Jaksa menyebutkan bahwa, Laksda TNI Purnawirawan Agus Purwoto diminta oleh Arifin Wiguna dan Surya Cipta Witoelar untuk menandatangani kontrak sewa satelit floater yakni Satelit Artemis antara Kementerian Pertahanan RI dengan Avanti Communication Limited.
Selain itu, menurut kejaksaan, Agus Purwoto saat itu tidak aktif sebagai PPK (Pejabat Pembuat Komitmen) dalam akuisisi satelit tersebut, Sehingga perbuatanya tidak sesuai dengan tugas pokok serta tidak berwenang menandatangani kontrak.
“Karena tidak pernah mendapat penunjukan sebagai PPK dari Pengguna Anggaran (PA), dalam penandatanganan kontrak tersebut,” papar jaksa.
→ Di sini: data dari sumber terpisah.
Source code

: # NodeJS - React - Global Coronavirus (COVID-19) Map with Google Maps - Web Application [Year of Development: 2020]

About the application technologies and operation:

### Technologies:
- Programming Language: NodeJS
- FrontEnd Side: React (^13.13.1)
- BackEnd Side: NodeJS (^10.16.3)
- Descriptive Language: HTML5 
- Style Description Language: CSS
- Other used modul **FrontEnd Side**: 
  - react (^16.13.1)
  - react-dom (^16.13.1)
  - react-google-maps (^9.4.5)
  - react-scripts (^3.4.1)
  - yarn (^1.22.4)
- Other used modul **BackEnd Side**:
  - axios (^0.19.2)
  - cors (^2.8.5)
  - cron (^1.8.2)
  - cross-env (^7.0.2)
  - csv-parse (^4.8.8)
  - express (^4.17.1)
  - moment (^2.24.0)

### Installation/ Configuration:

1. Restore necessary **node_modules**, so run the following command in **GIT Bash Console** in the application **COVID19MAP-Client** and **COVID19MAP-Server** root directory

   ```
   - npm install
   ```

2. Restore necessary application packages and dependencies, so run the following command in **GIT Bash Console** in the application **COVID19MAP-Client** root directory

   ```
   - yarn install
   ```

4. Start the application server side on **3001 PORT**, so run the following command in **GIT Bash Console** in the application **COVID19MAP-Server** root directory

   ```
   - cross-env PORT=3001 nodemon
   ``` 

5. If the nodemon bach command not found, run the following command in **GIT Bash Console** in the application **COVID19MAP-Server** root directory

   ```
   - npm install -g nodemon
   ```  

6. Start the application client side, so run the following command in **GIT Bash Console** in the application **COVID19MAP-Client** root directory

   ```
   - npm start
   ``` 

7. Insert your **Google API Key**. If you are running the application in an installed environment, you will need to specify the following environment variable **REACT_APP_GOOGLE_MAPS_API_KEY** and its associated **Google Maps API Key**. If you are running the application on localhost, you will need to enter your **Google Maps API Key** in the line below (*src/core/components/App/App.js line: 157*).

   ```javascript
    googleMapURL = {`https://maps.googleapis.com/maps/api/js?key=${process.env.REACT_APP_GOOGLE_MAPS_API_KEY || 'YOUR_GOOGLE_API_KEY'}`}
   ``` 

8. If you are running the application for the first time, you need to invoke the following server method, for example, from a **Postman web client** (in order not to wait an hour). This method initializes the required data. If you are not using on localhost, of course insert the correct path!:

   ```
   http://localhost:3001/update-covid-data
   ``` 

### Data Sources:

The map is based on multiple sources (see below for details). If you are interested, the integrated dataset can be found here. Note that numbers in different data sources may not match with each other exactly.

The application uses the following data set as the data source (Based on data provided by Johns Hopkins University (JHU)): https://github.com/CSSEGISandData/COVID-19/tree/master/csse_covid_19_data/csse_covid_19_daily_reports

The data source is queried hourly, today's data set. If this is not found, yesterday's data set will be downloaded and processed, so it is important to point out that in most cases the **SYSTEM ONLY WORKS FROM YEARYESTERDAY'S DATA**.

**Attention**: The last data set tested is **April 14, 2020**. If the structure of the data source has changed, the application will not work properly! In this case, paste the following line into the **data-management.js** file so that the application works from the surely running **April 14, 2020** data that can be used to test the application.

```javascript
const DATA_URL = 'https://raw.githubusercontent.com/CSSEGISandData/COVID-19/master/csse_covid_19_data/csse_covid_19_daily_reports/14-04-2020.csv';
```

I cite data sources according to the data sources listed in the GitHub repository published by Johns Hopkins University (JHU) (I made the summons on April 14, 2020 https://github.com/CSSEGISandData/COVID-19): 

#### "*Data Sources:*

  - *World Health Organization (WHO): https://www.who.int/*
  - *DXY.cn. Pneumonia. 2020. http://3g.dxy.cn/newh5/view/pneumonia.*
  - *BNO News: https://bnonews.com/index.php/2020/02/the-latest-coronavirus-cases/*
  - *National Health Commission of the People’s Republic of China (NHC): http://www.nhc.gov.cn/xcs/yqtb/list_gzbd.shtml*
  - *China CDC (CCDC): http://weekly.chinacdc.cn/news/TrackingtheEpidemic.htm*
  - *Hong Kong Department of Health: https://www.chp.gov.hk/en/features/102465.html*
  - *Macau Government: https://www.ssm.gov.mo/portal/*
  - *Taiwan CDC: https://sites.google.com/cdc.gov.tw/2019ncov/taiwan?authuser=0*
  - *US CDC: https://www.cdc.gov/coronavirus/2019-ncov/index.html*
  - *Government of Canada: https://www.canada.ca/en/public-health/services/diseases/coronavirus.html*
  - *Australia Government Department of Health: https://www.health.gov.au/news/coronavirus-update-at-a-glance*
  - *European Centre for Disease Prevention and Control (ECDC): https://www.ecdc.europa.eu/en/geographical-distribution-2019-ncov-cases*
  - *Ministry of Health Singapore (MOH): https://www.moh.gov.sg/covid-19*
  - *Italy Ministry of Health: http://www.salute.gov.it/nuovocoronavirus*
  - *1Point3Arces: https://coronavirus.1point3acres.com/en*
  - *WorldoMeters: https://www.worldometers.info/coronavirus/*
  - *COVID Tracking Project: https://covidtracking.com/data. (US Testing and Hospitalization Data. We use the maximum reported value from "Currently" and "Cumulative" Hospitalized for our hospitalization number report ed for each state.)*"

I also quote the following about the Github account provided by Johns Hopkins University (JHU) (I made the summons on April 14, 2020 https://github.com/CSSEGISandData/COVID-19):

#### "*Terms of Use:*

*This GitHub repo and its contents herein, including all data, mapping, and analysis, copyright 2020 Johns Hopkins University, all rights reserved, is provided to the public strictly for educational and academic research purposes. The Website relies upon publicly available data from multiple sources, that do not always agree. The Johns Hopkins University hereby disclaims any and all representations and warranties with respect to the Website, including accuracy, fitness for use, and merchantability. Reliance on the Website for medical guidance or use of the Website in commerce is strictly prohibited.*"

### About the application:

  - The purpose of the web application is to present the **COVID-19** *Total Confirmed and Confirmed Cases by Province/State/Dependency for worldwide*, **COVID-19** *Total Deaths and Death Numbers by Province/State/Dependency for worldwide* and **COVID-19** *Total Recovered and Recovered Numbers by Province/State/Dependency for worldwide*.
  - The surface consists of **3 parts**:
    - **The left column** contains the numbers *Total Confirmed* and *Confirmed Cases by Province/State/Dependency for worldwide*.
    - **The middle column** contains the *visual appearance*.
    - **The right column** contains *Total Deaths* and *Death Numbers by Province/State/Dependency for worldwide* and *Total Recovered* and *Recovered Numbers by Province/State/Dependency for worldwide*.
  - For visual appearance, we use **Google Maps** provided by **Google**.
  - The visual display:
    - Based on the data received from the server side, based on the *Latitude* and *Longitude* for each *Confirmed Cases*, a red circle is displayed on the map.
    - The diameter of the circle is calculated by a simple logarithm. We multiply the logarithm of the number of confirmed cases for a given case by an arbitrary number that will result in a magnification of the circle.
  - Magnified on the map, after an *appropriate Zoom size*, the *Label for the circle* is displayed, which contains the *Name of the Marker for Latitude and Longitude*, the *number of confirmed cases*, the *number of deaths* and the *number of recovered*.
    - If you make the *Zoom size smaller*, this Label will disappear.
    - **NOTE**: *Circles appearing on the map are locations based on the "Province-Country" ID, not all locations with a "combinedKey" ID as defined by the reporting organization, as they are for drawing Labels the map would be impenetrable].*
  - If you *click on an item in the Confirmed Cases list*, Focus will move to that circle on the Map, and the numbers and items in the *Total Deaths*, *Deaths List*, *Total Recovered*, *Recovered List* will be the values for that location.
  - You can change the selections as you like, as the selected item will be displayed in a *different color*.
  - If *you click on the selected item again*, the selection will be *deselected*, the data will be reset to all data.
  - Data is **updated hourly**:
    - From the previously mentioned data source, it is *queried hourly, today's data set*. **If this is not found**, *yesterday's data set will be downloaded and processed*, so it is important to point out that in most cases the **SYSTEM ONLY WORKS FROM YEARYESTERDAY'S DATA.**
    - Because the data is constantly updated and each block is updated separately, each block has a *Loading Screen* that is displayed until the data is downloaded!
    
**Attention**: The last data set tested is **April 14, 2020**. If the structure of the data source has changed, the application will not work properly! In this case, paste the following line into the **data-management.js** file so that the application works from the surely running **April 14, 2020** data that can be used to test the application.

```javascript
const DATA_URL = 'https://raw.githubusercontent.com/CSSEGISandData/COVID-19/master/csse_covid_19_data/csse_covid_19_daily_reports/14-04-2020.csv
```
Selain itu, JPU menyatakan anggaran dalam Daftar Pelaksanaan Anggaran Daftar Isian Pelaksanaan Anggaran (DIPA) belum tersedia untuk pengadaan satelit tersebut.
Tidak hanya itu, bahwa pengadaan satelit tersebut belum dibuat Rencana Umum Pengadaan Barang/Jasa dan belum ada Kerangka Acuan Kerja (KAK) atau Term of Reference (TOR) dan belum ada Harga Perkiraan Sendiri (HPS).
“Tidak akan ada proses pemilihan penyedia barang/jasa, dan wilayah mencakup layanan Satelit Artemis tidak sesuai dengan filing Satelit di Slot Orbit 123° Bujur Timur (BT),” ujar jaksa koneksitas.
“Satelit Artemis memiliki spesifikasi sangat berbeda dengan satelit sebelumnya yakni Satelit Garuda-1,”katanya melanjutkan.
Atas perbuatannya yang dilakukan oleh Laksamana Muda TNI Purnawirawan Agus Purwoto, Arifin Wiguna dan Surya Cipta Witoelar dinilai sudah melanggar Pasal 3 Jo. Pasal 18 Undang-Undang Republik Indonesia Nomor 31 Tahun 1999 tentang Pemberantasan Tindak Pidana Korupsi Jo. Pasal 55 ayat (1) ke 1 KUHP.